E.L : Y a-t-il une anecdote de tournage que tu peux nous partager ?

A.C : Oui. C’était un moment un peu improbable qu’on a même filmé mais qui n’est pas dans le film. Il y a eu un autre chat. Il était tout petit, il ressemblait à Tito, noir et blanc avec les mêmes tâches, et qui avait une maladie. J’ai appelé mon vétérinaire en Italie, qui m’a confirmé que Tito était vacciné contre cette maladie. Il était possible de prendre du sang de Tito, en faire un sérum, et l’injecter au petit chat pour le sauver. Pendant quelques jours le petit chat allait mieux, mais malheureusement ça n’a pas suffi pour le sauver. C’est la chose qui nous a mis le plus en contact avec la mort. Mais en même temps y’avais vraiment quelque chose de beau, puisqu’on disait qu’on allait faire marcher les paralysé·es, que mon chat allait être réparé, qu’un jour mon père aussi, et ce chaton aussi… Mais en fait non, c’est limité, la science est limitée. C’est vraiment à ce moment-là qu’on a touché la mort. C’est comme si c’était le destin, Tito était destiné à vivre et le petit chat à mourir, c’était assez fort !
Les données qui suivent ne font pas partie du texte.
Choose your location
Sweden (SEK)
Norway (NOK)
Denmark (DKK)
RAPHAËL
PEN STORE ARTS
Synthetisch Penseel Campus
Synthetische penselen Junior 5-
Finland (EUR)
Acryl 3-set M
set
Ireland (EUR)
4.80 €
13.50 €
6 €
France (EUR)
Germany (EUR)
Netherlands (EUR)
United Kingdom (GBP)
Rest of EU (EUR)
E.L : Dans ton film tu es à la fois derrière et devant la caméra. Tu te montres vulnérable : est-ce que cela a été dur ?

A.C : La situation était un peu schizophrène. Au théâtre quand je joue, je dois débrancher mon intellect sinon les émotions ne viennent pas. Mais en même temps, quand je suis sur scène, je dois faire gaffe à ne pas sortir de la lumière, à ne pas tomber de la scène, à ne pas oublier l’objet dont j’ai besoin… Donc j’ai cette capacité à être déconnectée et en même temps à garder mon cerveau connecté aux choses importantes. C’est l’avantage de venir du théâtre : de pouvoir jongler sur les émotions, c’est peut-être ça qui m’a sauvée.
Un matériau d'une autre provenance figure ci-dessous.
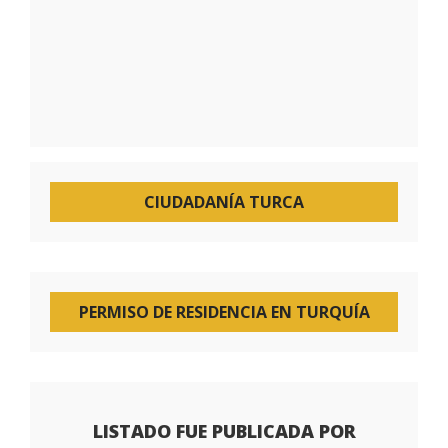
CIUDADANÍA TURCA
PERMISO DE RESIDENCIA EN TURQUÍA
LISTADO FUE PUBLICADA POR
Concernant la grosse scène de thérapie, les 20 premières minutes ont été difficiles par ce que je n’arrivais pas à débrancher. Je voulais que ça marche, alors j’ai laissé venir les choses. J’ai pu passer outre la caméra parce que on avait recréé une safe zone et j’étais entourée de gens en qui j’ai une confiance absolue. J’étais entourée, mon équipe et la psy étaient extraordinaires, c’était très fort.

E.L : Aujourd’hui, es-tu toujours en contact avec certaines personnes présentes dans le film ?
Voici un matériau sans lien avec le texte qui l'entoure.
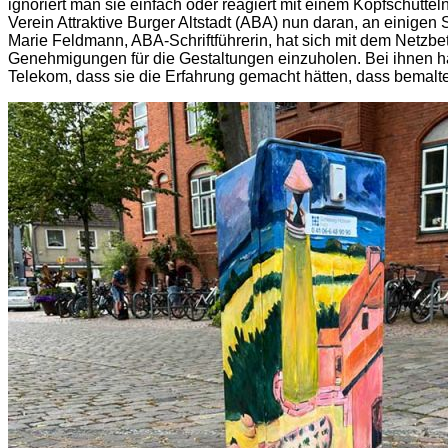
ignoriert man sie einfach oder reagiert mit einem Kopfschütt
Verein Attraktive Burger Altstadt (ABA) nun daran, an einigen 
Marie Feldmann, ABA-Schriftführerin, hat sich mit dem Netzbe
Genehmigungen für die Gestaltungen einzuholen. Bei ihnen hat
Telekom, dass sie die Erfahrung gemacht hätten, dass bemalt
A.C : En général, après tous mes films, il y a quelque chose qui m’oblige un peu moralement mais aussi de façon éthique à garder contact. C’est très fort la place d’une caméra dans la vie de quelqu’un, alors je ne peux pas les abandonner comme ça. Encore plus quand je filme des personnes fragiles ou isolées. Et si je disparais, je laisse un vide absolu. Donc il faut que je sèvre la personne de la présence de cette caméra et de l’équipe. Alors c’est à moi de garder un lien pendant un certain temps. Je suis toujours en contact avec les patients. Je prends de leurs nouvelles, ils sont venus dernièrement à l’une des projections. Je suis également toujours en contact avec ma psy, qui reste dans ma vie, et avec Pierre qui est à l’initiative de cette découverte.
Puis il y a évidemment les gens que je rencontre et qui rentrent dans ma vie pour toujours et que je ne perdrai jamais. Comme la doctoresse italienne qui est devenue vraiment une grande amie maintenant. On a encore passé quelques jours ensemble dernièrement.